Content starts

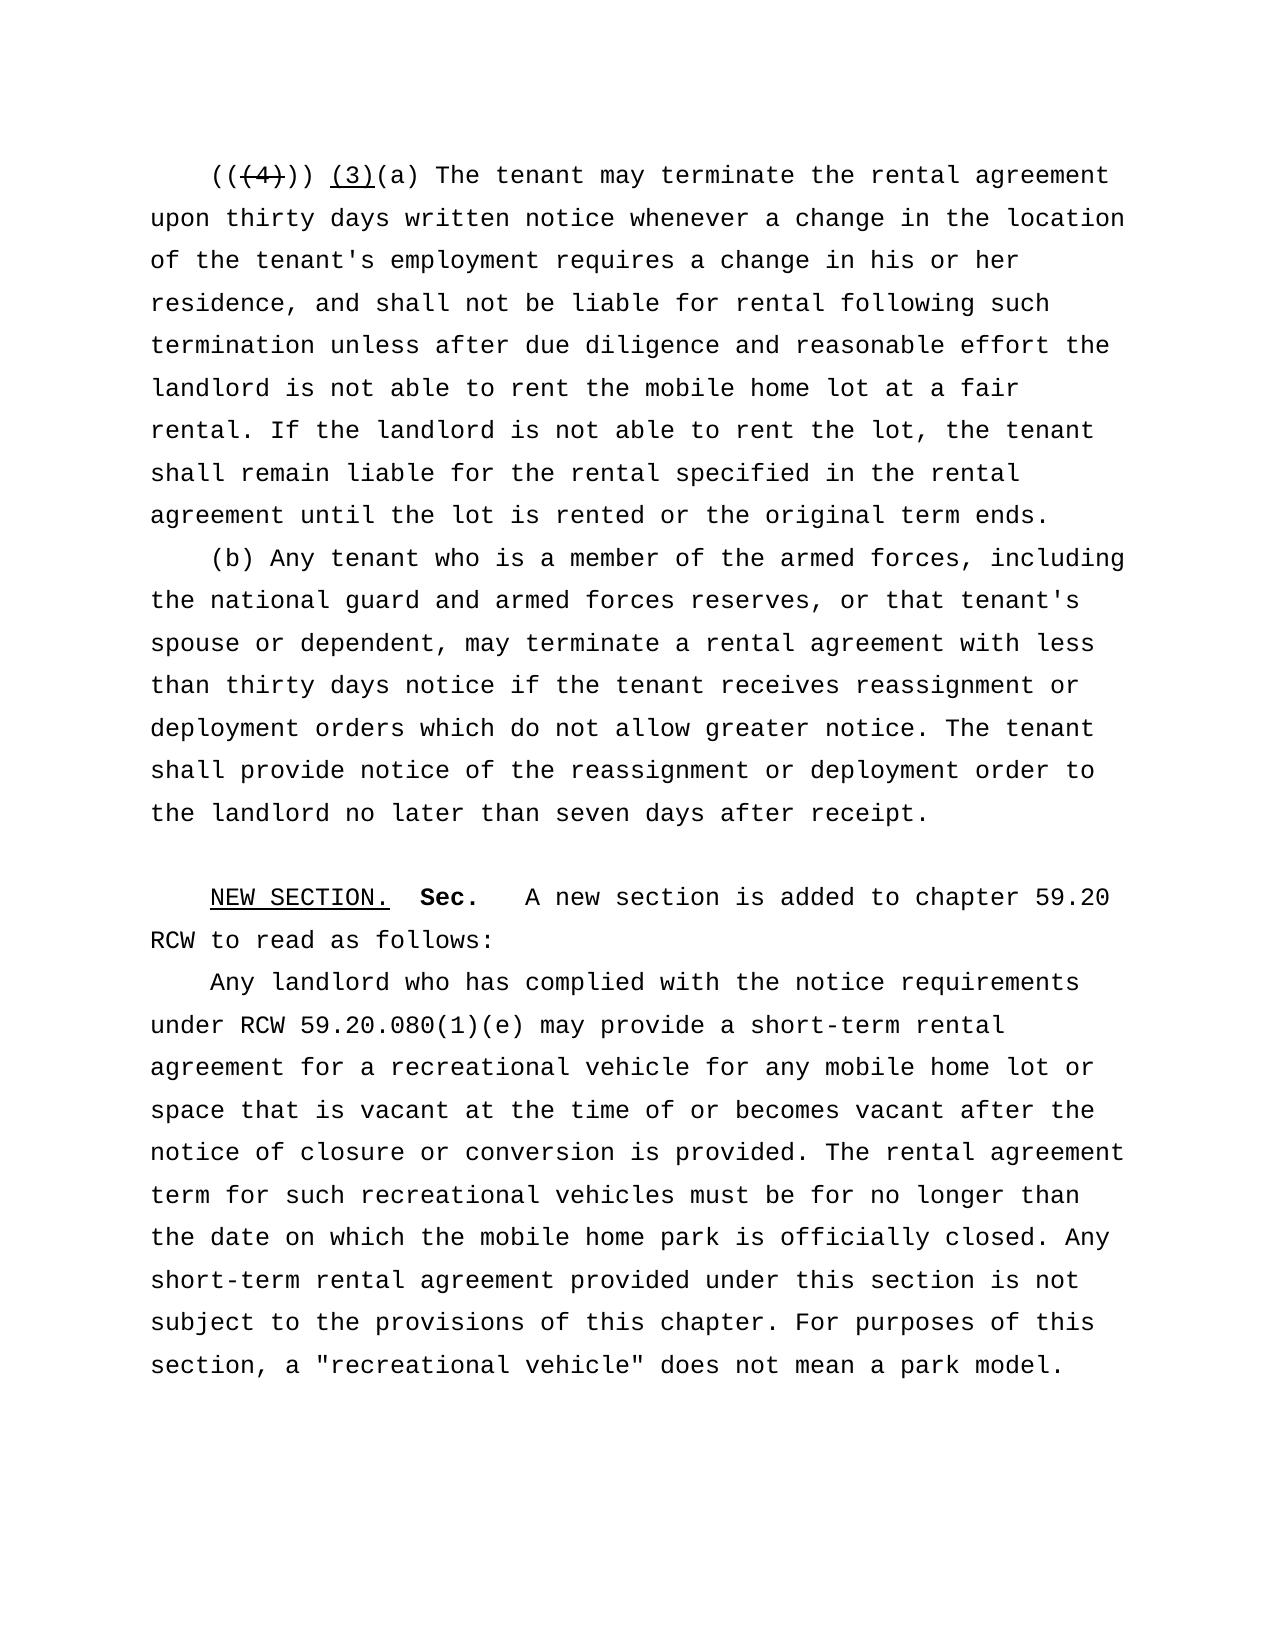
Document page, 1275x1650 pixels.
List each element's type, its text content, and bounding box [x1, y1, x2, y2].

text (b) Any tenant who is a member of the armed forces, including the national guard and armed forces reserves, or that tenant's spouse or dependent, may terminate a rental agreement with less than thirty days notice if the tenant receives reassignment or deployment orders which do not allow greater notice. The tenant shall provide notice of the reassignment or deployment order to the landlord no later than seven days after receipt. [150, 532, 1125, 830]
text Any landlord who has complied with the notice requirements under RCW 59.20.080(1)(e) may provide a short-term rental agreement for a recreational vehicle for any mobile home lot or space that is vacant at the time of or becomes vacant after the notice of closure or conversion is provided. The rental agreement term for such recreational vehicles must be for no longer than the date on which the mobile home park is officially closed. Any short-term rental agreement provided under this section is not subject to the provisions of this chapter. For purposes of this section, a "recreational vehicle" does not mean a park model. [150, 957, 1125, 1382]
text NEW SECTION. Sec. A new section is added to chapter 59.20 RCW to read as follows: [150, 872, 1125, 957]
text (((4))) (3)(a) The tenant may terminate the rental agreement upon thirty days written notice whenever a change in the location of the tenant's employment requires a change in his or her residence, and shall not be liable for rental following such termination unless after due diligence and reasonable effort the landlord is not able to rent the mobile home lot at a fair rental. If the landlord is not able to rent the lot, the tenant shall remain liable for the rental specified in the rental agreement until the lot is rented or the original term ends. [150, 150, 1125, 532]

Content ends

EXERCISE DESCRIPTION: Word for word, restate all of the records. Exclude the pictures.

ANSWER TO THIS PROBLEM:
Document page, 1275x1650 pixels.
List each element's type, its text content, and bounding box [x1, y1, x2, y2].

text (b) Any tenant who is a member of the armed forces, including the national guard and armed forces reserves, or that tenant's spouse or dependent, may terminate a rental agreement with less than thirty days notice if the tenant receives reassignment or deployment orders which do not allow greater notice. The tenant shall provide notice of the reassignment or deployment order to the landlord no later than seven days after receipt. [150, 532, 1125, 830]
text Any landlord who has complied with the notice requirements under RCW 59.20.080(1)(e) may provide a short-term rental agreement for a recreational vehicle for any mobile home lot or space that is vacant at the time of or becomes vacant after the notice of closure or conversion is provided. The rental agreement term for such recreational vehicles must be for no longer than the date on which the mobile home park is officially closed. Any short-term rental agreement provided under this section is not subject to the provisions of this chapter. For purposes of this section, a "recreational vehicle" does not mean a park model. [150, 957, 1125, 1382]
text NEW SECTION. Sec. A new section is added to chapter 59.20 RCW to read as follows: [150, 872, 1125, 957]
text (((4))) (3)(a) The tenant may terminate the rental agreement upon thirty days written notice whenever a change in the location of the tenant's employment requires a change in his or her residence, and shall not be liable for rental following such termination unless after due diligence and reasonable effort the landlord is not able to rent the mobile home lot at a fair rental. If the landlord is not able to rent the lot, the tenant shall remain liable for the rental specified in the rental agreement until the lot is rented or the original term ends. [150, 150, 1125, 532]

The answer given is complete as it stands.